◆ **WORK TASK**: Please reproduce the text read from every one of the records below, line for line, and leave the pictures out of your answer.

◆ **TASK INPUT**:
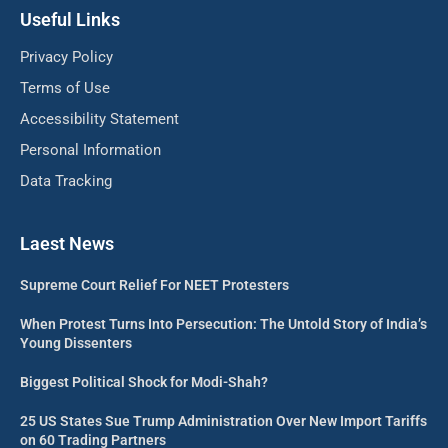
Useful Links
Privacy Policy
Terms of Use
Accessibility Statement
Personal Information
Data Tracking
Laest News
Supreme Court Relief For NEET Protesters
When Protest Turns Into Persecution: The Untold Story of India’s
Young Dissenters
Biggest Political Shock for Modi-Shah?
25 US States Sue Trump Administration Over New Import Tariffs
on 60 Trading Partners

◆ **OUTPUT FOR THIS EXERCISE**:
Useful Links
Privacy Policy
Terms of Use
Accessibility Statement
Personal Information
Data Tracking
Laest News
Supreme Court Relief For NEET Protesters
When Protest Turns Into Persecution: The Untold Story of India’s
Young Dissenters
Biggest Political Shock for Modi-Shah?
25 US States Sue Trump Administration Over New Import Tariffs
on 60 Trading Partners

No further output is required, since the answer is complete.